Discrètement mais efficacement assisté par la Fondation maronite dans le monde de Michel Eddé, le patriarche Raï entame donc une visite pastorale de huit jours (5-13 mai) au cours de laquelle il visitera les principales paroisses maronites du Canada francophone et anglophone. Toutefois, le chef de l’Église maronite ne se rendra pas à Vancouver, sur la côte ouest du pays, où il n’existe pas encore de paroisse. La ville d’Edmonton, à trois fuseaux horaires de Montréal, est l’étape la plus occidentale de son périple. Les grandes villes de Toronto, de Halifax et d’Ottawa ne seront bien évidemment pas oubliées. À Ottawa, une visite au Parlement et des rencontres officielles sont prévues. Nominations administratives obligent, et en attendant que le Conseil des ministres se décide à nommer un ambassadeur, c’est le chargé d’affaires de l’ambassade Georges Abouzeid qui accueillera le patriarche au nom du Liban.
La petite politique libanaise s’est bien entendu invitée à la tournée. Comme si le Liban n’était pas suffisamment affaibli comme ça, les susceptibilités de l’heure seront au rendez-vous de la visite.

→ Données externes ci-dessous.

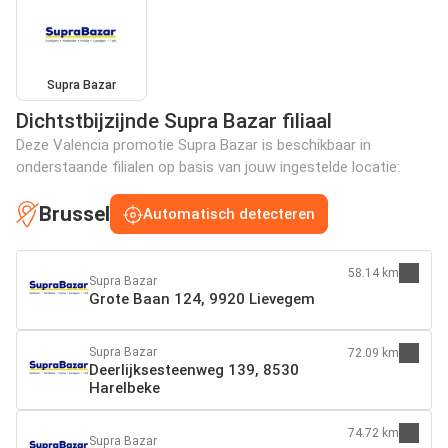
Supra Bazar
Dichtstbijzijnde Supra Bazar filiaal
Deze Valencia promotie Supra Bazar is beschikbaar in
onderstaande filialen op basis van jouw ingestelde locatie:
Brussel
Automatisch detecteren
58.14 km
Supra Bazar
Grote Baan 124, 9920 Lievegem
Supra Bazar
72.09 km
Deerlijksesteenweg 139, 8530
Harelbeke
74.72 km
Supra Bazar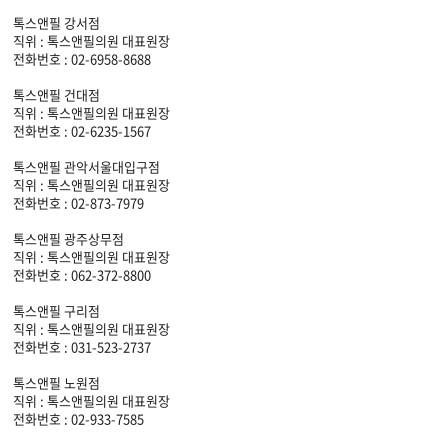
톡스앤필 강서점
직위 : 톡스앤필의원 대표원장
전화번호 : 02-6958-8688
톡스앤필 건대점
직위 : 톡스앤필의원 대표원장
전화번호 : 02-6235-1567
톡스앤필 관악서울대입구점
직위 : 톡스앤필의원 대표원장
전화번호 : 02-873-7979
톡스앤필 광주상무점
직위 : 톡스앤필의원 대표원장
전화번호 : 062-372-8800
톡스앤필 구리점
직위 : 톡스앤필의원 대표원장
전화번호 : 031-523-2737
톡스앤필 노원점
직위 : 톡스앤필의원 대표원장
전화번호 : 02-933-7585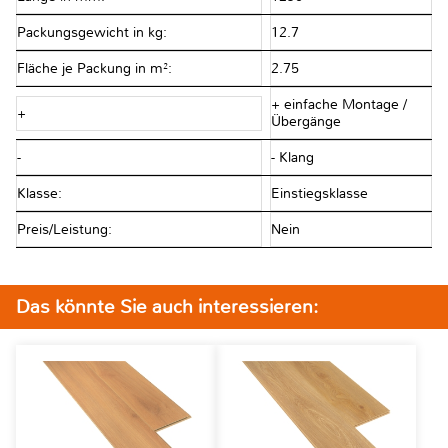
Packungsgewicht in kg:
12.7
Fläche je Packung in m²:
2.75
+ einfache Montage /
+
Übergänge
-
- Klang
Klasse:
Einstiegsklasse
Preis/Leistung:
Nein
Das könnte Sie auch interessieren: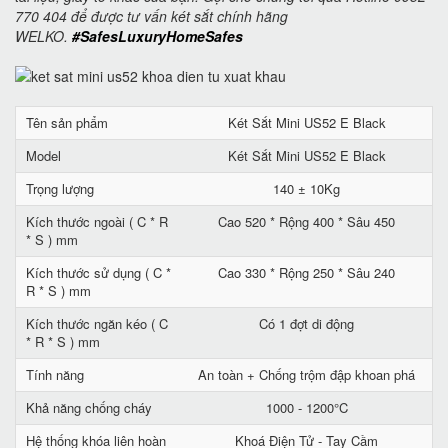
770 404 để được tư vấn két sắt chính hãng
WELKO.
#SafesLuxuryHomeSafes
Tên sản phẩm
Két Sắt Mini US52 E Black
Model
Két Sắt Mini US52 E Black
Trọng lượng
140 ± 10Kg
Kích thước ngoài ( C * R
Cao 520 * Rộng 400 * Sâu 450
* S ) mm
Kích thước sử dụng ( C *
Cao 330 * Rộng 250 * Sâu 240
R * S ) mm
Kích thước ngăn kéo ( C
Có 1 đợt di động
* R * S ) mm
Tính năng
An toàn + Chống trộm đập khoan phá
Khả năng chống cháy
1000 - 1200°C
Hệ thống khóa liên hoàn
Khoá Điện Tử - Tay Cầm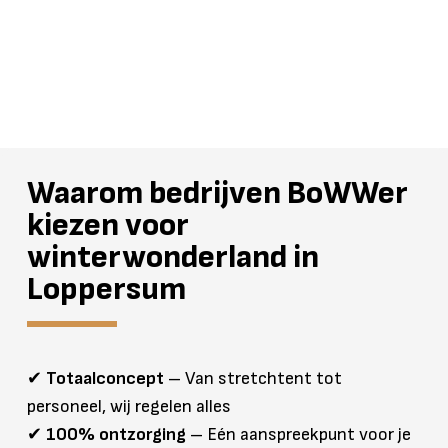
Waarom bedrijven BoWWer
kiezen voor
winterwonderland in
Loppersum
✔
Totaalconcept
– Van stretchtent tot
personeel, wij regelen alles
✔
100% ontzorging
– Eén aanspreekpunt voor je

En effet, le patriarche a donné son accord pour une rencontre dimanche matin avec les représentants des communautés libanaises chiite, sunnite et druze au Canada, ce qui a froissé des cercles politisés au sein de la communauté maronite, qui ont décidé, en réaction à cette décision, de boycotter la visite du patriarche, pour ce que cela veut dire… Car, de toute façon, l’impact de ce mouvement d’humeur restera limité. Pour leur part, les organisateurs de la visite y voient un affaiblissement du témoignage que le Liban peut et doit apporter devant la communauté internationale en général et les autorités du Canada en particulier.
Souhail Chalouhi said
Contrairement à ce que certains médias ont vehiculé, la visite du Patriarche au Cadana était plus que triomphale tous les libanais ont acclamés le Patriarche Raii, 2000 personnes à la messe à la préstigieuse Basilique Saint _josephe de Mont-Royal, 1500 à la messe à Saint-Maron et 1000 personnes au diner d’adieu à Montréal.